Texto para leitura:

Autarca de São Domingos de Benfica acusado por funcionária de assédio sexual

“Desapertava-me o casaco e dizia que não me queria ver tão tapada. Encostava-se a mim e dizia que queria sentir o meu calor”, descreve a queixosa ao PÚBLICO. Já António Cardoso refuta as acusações, que diz terem um “carácter fantasioso”.

Foto
O caso terá ocorrido em 2014 e em 2015 e foi objecto de uma queixa à PSP João Silva

O presidente da Junta de Freguesia de São Domingos de Benfica, em Lisboa, é acusado de ter assediado sexualmente uma funcionária da autarquia, que entretanto se despediu e apresentou queixa contra António Cardoso na PSP.

Esta situação ocorreu, segundo a própria relatou ao PÚBLICO, durante alguns meses de 2014 e de 2015. Marta (nome fictício), que no início de Julho prestou declarações sobre o caso na Divisão de Investigação Criminal da PSP, conta que durante esse período António Cardoso manteve com ela “conversas porcas”, nomeadamente sobre a sua vida sexual, e comportamentos indesejados, como desapertar-lhe casacos, encostar-se a ela e, numa ocasião, beijá-la na boca.

Excerto da listagem:
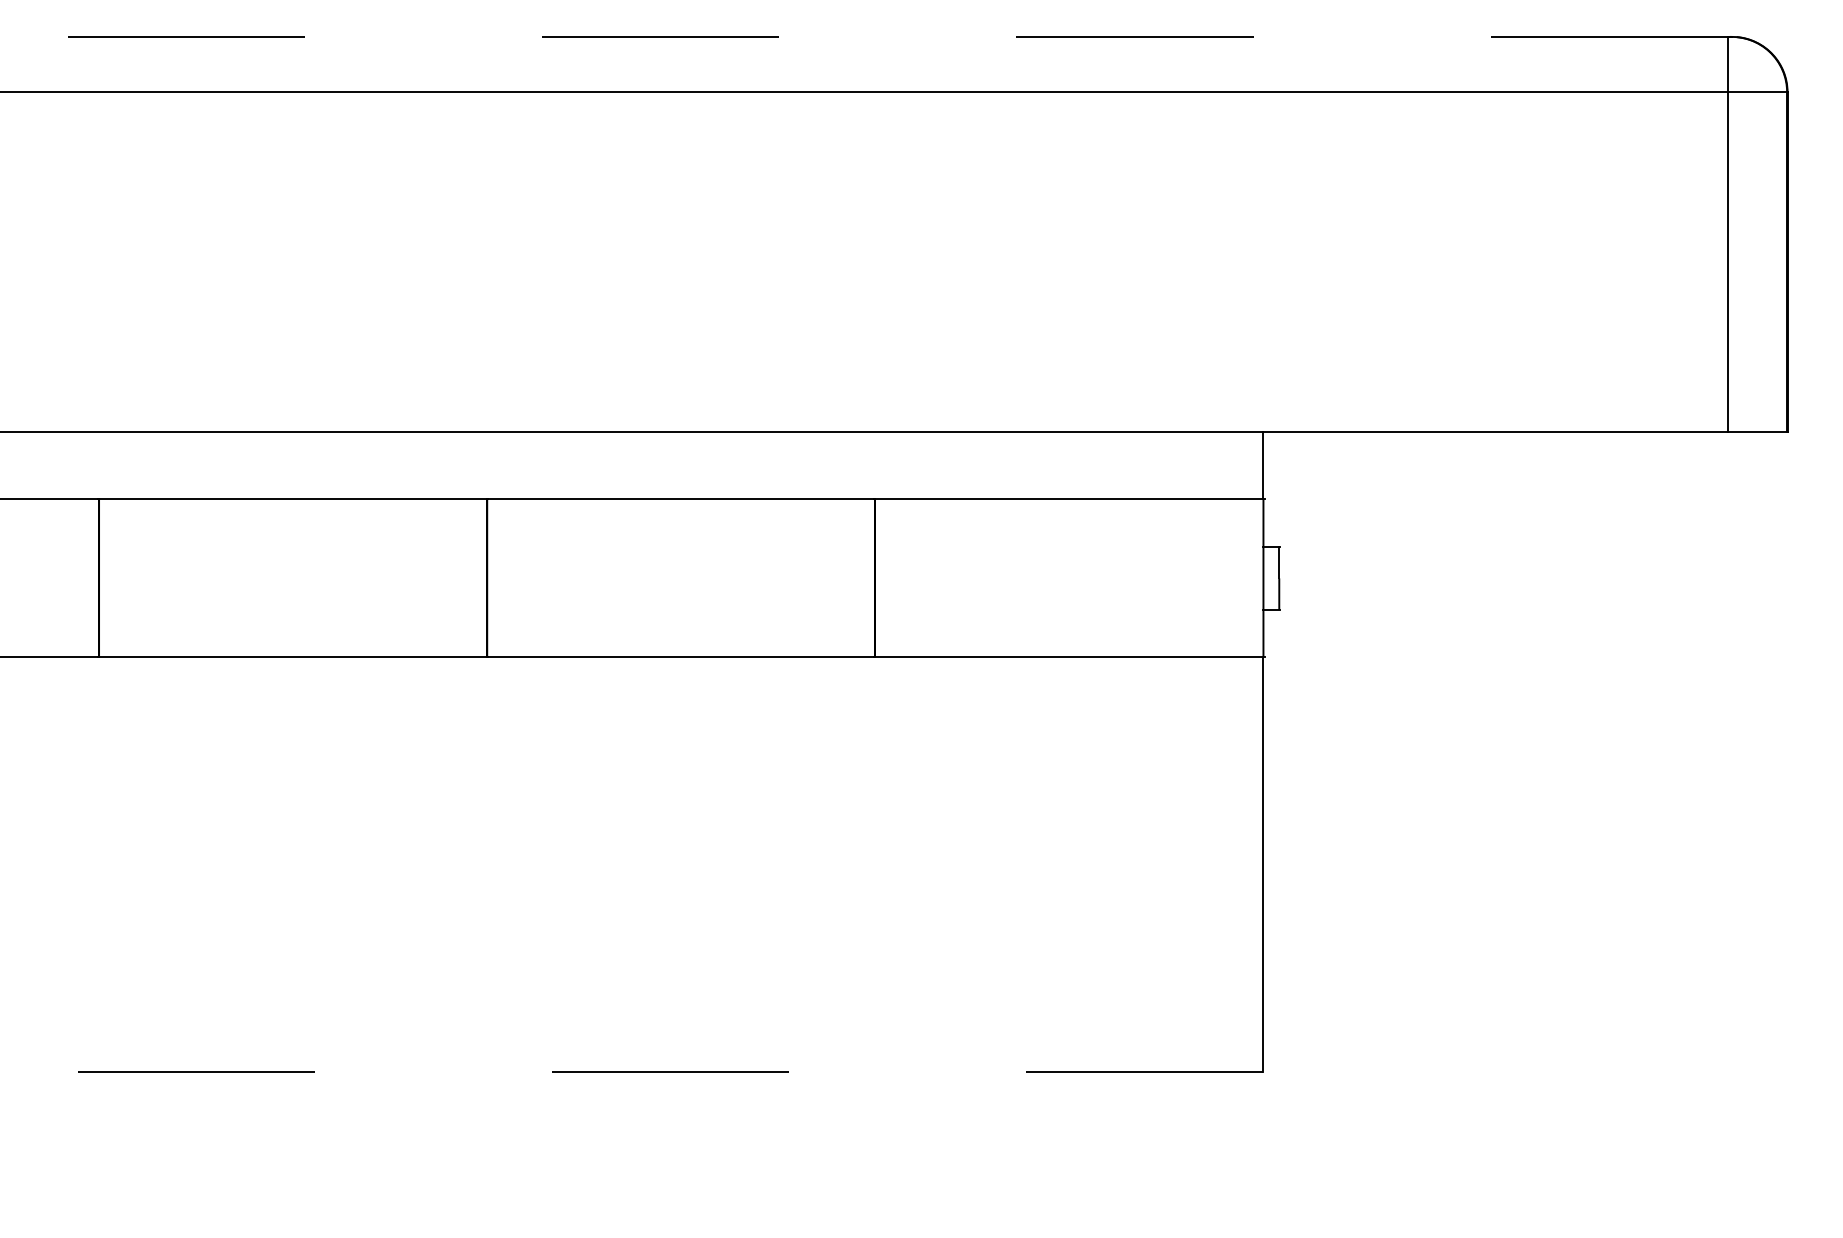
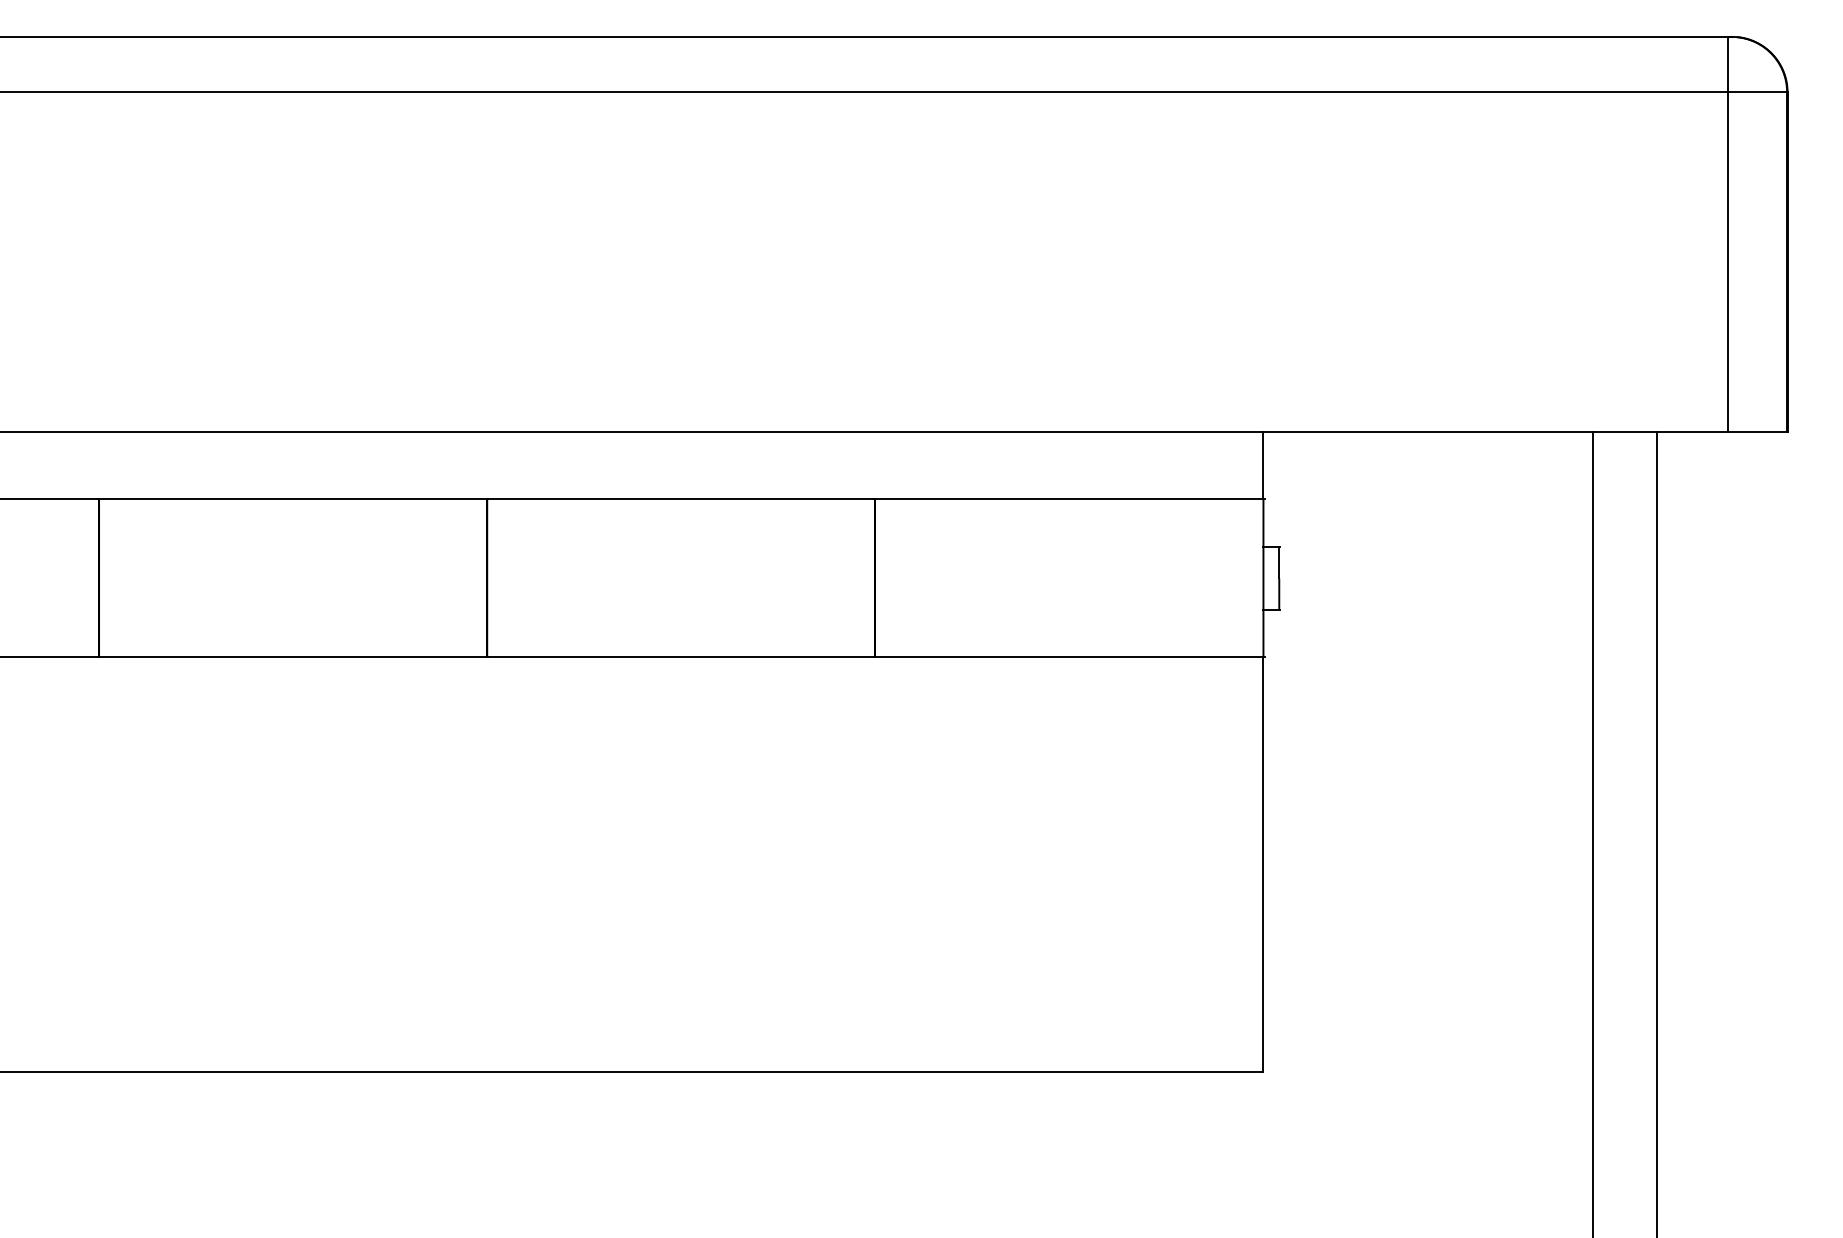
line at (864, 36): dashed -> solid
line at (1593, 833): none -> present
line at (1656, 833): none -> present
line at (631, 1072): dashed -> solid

Instruções do exercício:
Continue, por favor, a notícia sobre a acusação de assédio ao autarca de São Domingos de Benfica a partir do ponto em que termina. A listagem não é necessária aqui.

Resultado do exercício:
Confrontado pelo PÚBLICO com as acusações de Marta, o autarca eleito pelo PS refuta-as, sublinhando aquilo que diz ser “o carácter fantasioso de tais imputações”. “Trata-se de imputações graves e infundadas, objectivamente difamatórias, que atentam de forma séria contra o meu bom nome e a minha boa honra”, reage António Cardoso numa declaração escrita.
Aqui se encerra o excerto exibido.